Problem details >> Because the lines must stay identical, write out the data without changing anything.

[[ Material shown, beginning ]]

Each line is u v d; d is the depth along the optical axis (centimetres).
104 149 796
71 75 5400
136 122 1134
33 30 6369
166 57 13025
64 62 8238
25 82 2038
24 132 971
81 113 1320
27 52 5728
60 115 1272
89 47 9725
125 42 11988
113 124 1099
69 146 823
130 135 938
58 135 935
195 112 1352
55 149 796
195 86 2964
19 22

[[ Material shown, end ]]

Response >>
Each line is u v d; d is the depth along the optical axis (centimetres).
104 149 796
71 75 5400
136 122 1134
33 30 6369
166 57 13025
64 62 8238
25 82 2038
24 132 971
81 113 1320
27 52 5728
60 115 1272
89 47 9725
125 42 11988
113 124 1099
69 146 823
130 135 938
58 135 935
195 112 1352
55 149 796
195 86 2964
19 22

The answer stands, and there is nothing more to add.